▶ **EXERCISE REQUIREMENTS**: Copy every line in the records below that contains the word "frame".
-- Opening Marker --
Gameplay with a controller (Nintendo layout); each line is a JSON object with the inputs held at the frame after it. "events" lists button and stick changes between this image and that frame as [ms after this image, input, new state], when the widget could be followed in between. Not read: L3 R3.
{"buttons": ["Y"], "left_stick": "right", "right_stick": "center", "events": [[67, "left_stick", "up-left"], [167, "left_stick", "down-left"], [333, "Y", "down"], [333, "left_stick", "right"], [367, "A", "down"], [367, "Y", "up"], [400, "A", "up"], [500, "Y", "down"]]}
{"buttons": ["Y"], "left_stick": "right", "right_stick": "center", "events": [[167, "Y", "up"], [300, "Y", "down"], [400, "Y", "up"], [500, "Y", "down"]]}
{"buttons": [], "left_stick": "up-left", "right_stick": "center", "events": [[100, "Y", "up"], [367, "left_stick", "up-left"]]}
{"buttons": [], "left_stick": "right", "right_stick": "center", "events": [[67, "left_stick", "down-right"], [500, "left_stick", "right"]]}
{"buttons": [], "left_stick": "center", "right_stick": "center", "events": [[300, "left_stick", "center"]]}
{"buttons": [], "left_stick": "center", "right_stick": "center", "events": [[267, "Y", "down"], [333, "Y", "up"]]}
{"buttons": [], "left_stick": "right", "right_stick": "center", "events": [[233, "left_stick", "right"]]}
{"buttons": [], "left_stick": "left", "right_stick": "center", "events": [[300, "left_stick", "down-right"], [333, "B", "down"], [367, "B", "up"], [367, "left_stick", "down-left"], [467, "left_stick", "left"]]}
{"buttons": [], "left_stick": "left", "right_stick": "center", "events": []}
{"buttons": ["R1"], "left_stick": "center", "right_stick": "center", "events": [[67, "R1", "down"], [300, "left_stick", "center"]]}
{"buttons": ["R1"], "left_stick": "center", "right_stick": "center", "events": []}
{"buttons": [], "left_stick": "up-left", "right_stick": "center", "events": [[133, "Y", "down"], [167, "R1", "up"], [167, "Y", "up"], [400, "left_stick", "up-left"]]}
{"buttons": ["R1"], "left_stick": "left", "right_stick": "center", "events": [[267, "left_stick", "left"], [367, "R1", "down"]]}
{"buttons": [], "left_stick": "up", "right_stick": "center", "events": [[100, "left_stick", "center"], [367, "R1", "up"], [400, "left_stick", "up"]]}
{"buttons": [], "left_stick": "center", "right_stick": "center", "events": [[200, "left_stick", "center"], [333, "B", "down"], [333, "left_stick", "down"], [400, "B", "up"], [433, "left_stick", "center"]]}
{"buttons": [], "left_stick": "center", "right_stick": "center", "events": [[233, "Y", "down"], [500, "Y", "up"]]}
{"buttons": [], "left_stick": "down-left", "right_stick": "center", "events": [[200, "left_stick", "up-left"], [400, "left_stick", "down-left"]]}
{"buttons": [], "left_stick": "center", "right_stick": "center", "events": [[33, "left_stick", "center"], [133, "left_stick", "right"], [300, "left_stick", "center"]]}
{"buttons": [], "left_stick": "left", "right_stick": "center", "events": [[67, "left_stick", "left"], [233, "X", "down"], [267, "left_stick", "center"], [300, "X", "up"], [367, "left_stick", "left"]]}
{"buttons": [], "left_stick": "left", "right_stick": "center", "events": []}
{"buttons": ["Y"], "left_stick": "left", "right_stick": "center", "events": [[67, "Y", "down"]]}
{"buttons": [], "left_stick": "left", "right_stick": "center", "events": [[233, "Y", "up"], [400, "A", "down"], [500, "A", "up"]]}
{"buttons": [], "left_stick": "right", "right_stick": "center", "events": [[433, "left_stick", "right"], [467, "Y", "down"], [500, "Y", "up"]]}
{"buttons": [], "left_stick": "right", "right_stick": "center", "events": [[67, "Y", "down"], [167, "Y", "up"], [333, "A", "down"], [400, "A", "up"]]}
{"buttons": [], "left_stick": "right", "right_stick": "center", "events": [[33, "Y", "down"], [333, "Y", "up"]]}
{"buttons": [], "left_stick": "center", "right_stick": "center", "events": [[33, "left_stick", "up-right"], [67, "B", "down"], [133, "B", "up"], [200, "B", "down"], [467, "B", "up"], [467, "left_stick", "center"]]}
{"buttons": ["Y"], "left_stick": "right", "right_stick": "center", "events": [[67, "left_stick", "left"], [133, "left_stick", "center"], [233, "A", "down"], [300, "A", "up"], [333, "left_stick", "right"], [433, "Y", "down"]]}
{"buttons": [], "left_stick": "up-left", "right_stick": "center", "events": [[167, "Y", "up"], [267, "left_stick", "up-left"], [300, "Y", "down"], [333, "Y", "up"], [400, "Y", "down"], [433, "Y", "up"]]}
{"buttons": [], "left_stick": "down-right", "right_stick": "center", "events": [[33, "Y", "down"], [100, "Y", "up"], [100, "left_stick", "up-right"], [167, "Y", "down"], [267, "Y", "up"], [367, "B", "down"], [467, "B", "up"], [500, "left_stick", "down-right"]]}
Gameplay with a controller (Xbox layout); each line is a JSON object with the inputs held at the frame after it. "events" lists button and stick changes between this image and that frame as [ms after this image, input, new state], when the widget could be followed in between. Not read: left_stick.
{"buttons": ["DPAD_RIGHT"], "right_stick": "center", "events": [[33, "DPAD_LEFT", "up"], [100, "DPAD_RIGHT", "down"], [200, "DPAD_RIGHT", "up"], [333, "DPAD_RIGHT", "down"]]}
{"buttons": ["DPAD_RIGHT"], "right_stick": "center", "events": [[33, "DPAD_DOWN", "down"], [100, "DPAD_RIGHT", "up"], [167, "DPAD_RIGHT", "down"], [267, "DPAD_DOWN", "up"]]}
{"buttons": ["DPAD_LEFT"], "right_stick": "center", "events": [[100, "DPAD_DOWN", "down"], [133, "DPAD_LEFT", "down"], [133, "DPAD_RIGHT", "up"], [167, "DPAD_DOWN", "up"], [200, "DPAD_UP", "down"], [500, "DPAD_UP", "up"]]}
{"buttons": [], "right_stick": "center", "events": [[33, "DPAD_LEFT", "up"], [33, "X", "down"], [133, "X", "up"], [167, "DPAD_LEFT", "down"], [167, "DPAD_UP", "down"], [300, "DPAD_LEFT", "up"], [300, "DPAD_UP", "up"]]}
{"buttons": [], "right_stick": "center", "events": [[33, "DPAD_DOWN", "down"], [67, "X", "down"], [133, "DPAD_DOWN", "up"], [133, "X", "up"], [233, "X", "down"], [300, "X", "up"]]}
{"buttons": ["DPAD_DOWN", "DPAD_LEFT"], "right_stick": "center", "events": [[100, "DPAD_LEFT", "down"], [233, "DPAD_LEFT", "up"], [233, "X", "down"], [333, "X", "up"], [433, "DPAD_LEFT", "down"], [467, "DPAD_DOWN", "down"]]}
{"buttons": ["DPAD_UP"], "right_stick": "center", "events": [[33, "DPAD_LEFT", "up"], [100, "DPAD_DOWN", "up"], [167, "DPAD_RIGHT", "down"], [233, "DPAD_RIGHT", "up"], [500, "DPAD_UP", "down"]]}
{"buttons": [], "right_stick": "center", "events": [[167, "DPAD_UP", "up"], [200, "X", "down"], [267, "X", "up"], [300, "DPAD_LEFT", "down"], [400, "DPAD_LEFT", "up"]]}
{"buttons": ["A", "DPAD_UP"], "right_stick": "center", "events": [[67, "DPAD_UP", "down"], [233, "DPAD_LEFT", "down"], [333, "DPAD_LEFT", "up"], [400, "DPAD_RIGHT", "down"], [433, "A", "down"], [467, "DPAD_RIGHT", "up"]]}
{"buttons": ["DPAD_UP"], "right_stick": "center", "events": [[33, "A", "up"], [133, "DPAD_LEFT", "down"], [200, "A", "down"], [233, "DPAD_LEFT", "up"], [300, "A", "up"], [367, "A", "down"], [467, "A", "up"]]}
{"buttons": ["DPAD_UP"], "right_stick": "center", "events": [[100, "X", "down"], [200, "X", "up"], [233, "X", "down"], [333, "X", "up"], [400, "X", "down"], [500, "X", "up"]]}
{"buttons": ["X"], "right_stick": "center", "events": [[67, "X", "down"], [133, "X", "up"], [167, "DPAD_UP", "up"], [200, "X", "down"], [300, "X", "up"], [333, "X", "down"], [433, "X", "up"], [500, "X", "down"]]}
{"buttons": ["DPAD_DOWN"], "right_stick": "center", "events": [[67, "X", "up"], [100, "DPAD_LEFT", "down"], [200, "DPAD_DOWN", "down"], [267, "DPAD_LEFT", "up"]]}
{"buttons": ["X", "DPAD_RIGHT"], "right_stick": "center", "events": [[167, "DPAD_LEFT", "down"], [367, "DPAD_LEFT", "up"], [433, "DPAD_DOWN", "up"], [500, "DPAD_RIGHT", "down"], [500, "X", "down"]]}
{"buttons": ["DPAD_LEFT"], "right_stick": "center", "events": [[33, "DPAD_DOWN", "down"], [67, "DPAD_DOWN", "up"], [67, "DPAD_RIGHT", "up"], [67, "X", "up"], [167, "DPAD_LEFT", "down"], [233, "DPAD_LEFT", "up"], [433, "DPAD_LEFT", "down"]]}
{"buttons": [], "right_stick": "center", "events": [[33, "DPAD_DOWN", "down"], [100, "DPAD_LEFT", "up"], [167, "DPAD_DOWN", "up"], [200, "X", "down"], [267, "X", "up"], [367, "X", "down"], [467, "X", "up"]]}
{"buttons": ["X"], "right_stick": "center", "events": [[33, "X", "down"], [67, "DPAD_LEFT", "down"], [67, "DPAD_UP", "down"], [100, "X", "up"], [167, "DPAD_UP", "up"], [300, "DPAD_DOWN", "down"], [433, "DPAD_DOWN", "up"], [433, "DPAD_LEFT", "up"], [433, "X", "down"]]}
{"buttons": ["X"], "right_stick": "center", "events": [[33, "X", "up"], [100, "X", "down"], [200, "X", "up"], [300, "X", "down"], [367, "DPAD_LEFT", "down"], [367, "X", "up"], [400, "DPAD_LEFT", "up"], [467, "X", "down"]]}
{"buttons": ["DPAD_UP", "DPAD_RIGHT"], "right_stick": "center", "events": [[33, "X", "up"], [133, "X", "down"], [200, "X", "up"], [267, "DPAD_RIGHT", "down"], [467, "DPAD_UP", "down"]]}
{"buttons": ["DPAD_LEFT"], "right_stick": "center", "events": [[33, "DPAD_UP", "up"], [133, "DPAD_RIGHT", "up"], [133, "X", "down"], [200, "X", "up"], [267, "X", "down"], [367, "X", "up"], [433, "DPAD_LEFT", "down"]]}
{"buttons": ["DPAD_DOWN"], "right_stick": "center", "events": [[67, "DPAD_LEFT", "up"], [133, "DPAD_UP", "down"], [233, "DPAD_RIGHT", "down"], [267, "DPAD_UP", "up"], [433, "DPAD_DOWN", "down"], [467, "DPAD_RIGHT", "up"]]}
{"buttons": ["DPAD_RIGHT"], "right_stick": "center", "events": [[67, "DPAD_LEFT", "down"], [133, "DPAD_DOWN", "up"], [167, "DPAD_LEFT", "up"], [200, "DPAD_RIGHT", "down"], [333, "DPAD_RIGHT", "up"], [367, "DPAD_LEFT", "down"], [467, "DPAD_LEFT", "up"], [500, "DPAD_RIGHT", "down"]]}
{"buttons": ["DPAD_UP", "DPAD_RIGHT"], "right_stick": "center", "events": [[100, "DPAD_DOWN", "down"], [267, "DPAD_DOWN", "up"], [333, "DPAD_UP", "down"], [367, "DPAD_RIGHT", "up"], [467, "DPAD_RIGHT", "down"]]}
-- Closing Marker --
▶ **RESPONSE BELOW**:
Gameplay with a controller (Nintendo layout); each line is a JSON object with the inputs held at the frame after it. "events" lists button and stick changes between this image and that frame as [ms after this image, input, new state], when the widget could be followed in between. Not read: L3 R3.
Gameplay with a controller (Xbox layout); each line is a JSON object with the inputs held at the frame after it. "events" lists button and stick changes between this image and that frame as [ms after this image, input, new state], when the widget could be followed in between. Not read: left_stick.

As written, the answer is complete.